Engineers from QuTech (a collaboration between TU Delft and TNO) can use measuring device independent (MDI) quantum key distribution (QKD) to ensure untappable communication, which is scalable in cost for multiple users. A side effect is that the untappable communication, over the same fiber optic connection, can take place in addition to conventional internet traffic. Thanks to KPN and Cisco, a test set-up could be made that put this into practice. MDI-QKD is an important step toward a quantum internet that is accessible to everyone.

Currently, secure communication is based on the principle that breaking cryptography with conventional computers takes a lot of time. Such cryptography is used, for example, in communication between data centers, intergovernmental communication or critical infrastructure such as banks, energy companies and airports. Certain lines of communication require confidentiality on legal grounds or from the user's point of view. An attacker could intercept these messages and decipher them later with a lot of time and computing power. Computers are accelerating — especially with the impending introduction of quantum computers — and that poses a risk to sending encrypted information.

Alice & Bob can use quantum keys to communicate and send files securely using an MDI-QKD key. Source: QuTech (Vincent de Mees, Slim Plot)

Joshua Slater, team leader of the MDI-QKD project, said: "Important, conventional cryptographic methods rely on, for example, a public and a private key. These two keys are actually two large numbers that belong together. Security is based on the fact that the private key is difficult and slow to calculate with only knowledge of the public key. With the advent of very powerful computers (such as quantum computers), calculating the private key is trivial and then encryption becomes meaningless."

One solution against eavesdropping — now and in the future — is the use of QKD. In the world of quantum, eavesdropping on a message disrupts the transmission of the quantum key. Slater: "If the quantum key is disturbed, the users know not to use that key for their secret line of communication. Once the quantum key has been successfully shared with the intended receiver, the rest of the secure communication is assured of the so-called 'forward secrecy': the certainty that the key distribution, now and in the future, cannot be cracked."

"Unfortunately, the current commercially available QKD systems are complicated to scale up," Slater explains. "To solve all these problems, we have built a measuring device independent (MDI) QKD system, where multiple users are connected via a central node, which operates like a classic telephone exchange operator. Additionally, the central node does not need to be trusted. The entire system is designed in such a way that hacking attacks against the central node cannot break the security of the protocol.

"A big advantage of our system, compared to other QKD systems, is the cost scalability to a large number of users. This is possible because our MDI-QKD can be used in a physical star-shaped network. Researchers at QuTech had already carried out the first pilot demonstration of MDI-QKD, the first demonstration on deployed fibers, and the first demonstration with cost-effective, off-the-shelf hardware.

"Another big advantage that we're demonstrating here for the first time is that our quantum signals are sent over the same fiber as conventional internet traffic," Slater said. "Using standard equipment, which our partner Cisco has provided to us and configured with us, we have set up two multiple networks between locations, via the same fiber optic connection.
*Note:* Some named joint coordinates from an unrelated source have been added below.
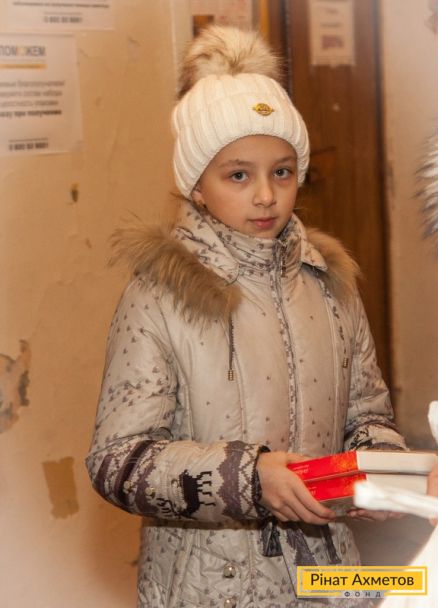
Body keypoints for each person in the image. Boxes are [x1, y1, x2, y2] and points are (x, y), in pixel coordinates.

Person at [86, 26, 407, 607]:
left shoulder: (330, 283)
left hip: (331, 580)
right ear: (197, 187)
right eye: (239, 175)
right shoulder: (159, 295)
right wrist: (250, 479)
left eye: (282, 172)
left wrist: (384, 471)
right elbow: (118, 463)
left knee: (417, 589)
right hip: (211, 589)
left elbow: (366, 415)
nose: (265, 195)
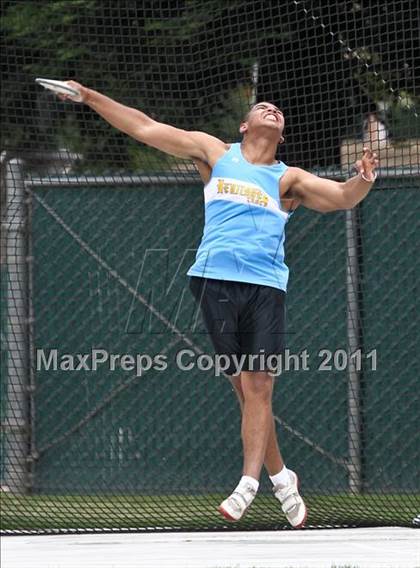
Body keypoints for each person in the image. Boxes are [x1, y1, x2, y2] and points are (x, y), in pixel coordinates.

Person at [59, 82, 379, 528]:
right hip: (213, 282)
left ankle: (248, 483)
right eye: (261, 107)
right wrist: (89, 97)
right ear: (244, 125)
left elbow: (343, 198)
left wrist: (362, 178)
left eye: (277, 109)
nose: (271, 108)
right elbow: (145, 127)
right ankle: (282, 477)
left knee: (259, 385)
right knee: (244, 390)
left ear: (281, 135)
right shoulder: (215, 152)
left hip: (266, 286)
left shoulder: (289, 179)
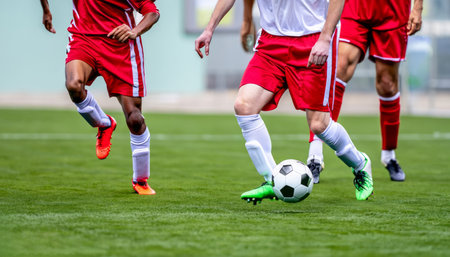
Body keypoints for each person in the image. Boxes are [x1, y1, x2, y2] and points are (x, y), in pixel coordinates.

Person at [195, 0, 374, 202]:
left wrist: (325, 38)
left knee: (319, 125)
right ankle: (272, 179)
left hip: (314, 39)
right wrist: (209, 29)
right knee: (244, 106)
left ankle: (360, 165)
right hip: (271, 42)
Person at [40, 0, 160, 195]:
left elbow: (152, 12)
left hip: (120, 46)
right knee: (73, 86)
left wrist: (135, 30)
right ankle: (104, 123)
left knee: (135, 120)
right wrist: (46, 10)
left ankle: (140, 180)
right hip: (83, 39)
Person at [305, 0, 423, 183]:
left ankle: (389, 155)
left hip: (394, 9)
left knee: (387, 83)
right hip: (355, 6)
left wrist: (417, 7)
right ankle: (315, 155)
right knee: (340, 67)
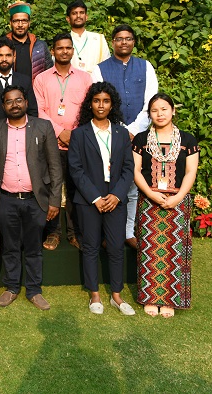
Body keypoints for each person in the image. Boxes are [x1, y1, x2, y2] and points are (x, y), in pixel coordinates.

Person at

The presence of these two networks does not affect the performance of our quantum system. In doing so, we have shown that they coexist in parallel."

"This is an important development to ensure the security of internet traffic in the future", said Babak Fouladi, chief digital and technology officer and member of the board of directors at KPN. "I am pleased that we can contribute with the Netherlands network to make this insight practically applicable. Solutions such as MDI-QKD, should not only protect users today, but also make secure digital communication as future-proof as possible."

The current setup consists of three standard telco racks, each in a different city in the Netherlands. The first 'user' connected to the demo setup is codenamed Alice and is located in Delft. The second user, named Bob, is in a KPN building in The Hague. The central Charlie junction is in between. Each user is connected to the central node via a standard fiber optic cable. In addition, users and the central node can communicate via the normal internet, either directly via the (same) fiber optic connection or indirectly via any internet connection.

The introduction of MDI-QKD is an important step toward the future quantum internet. The network is designed future-proof. That is, users like Alice and Bob can modernize their functionality (e.g. with quantum processors, quantum repeaters, quantum entanglement, quantum memory or quantum computers) while the central node and the rest of the network remain the same. The network is ready for the future and can be upgraded for the quantum future.

"This is a great milestone, and an important basis for the roll-out of a national quantum network infrastructure in the Netherlands, which is one of the main goals of the Dutch National Quantum Technology Agenda carried out by Quantum Delta NL," said Jesse Robbers, director of Quantum Delta NL.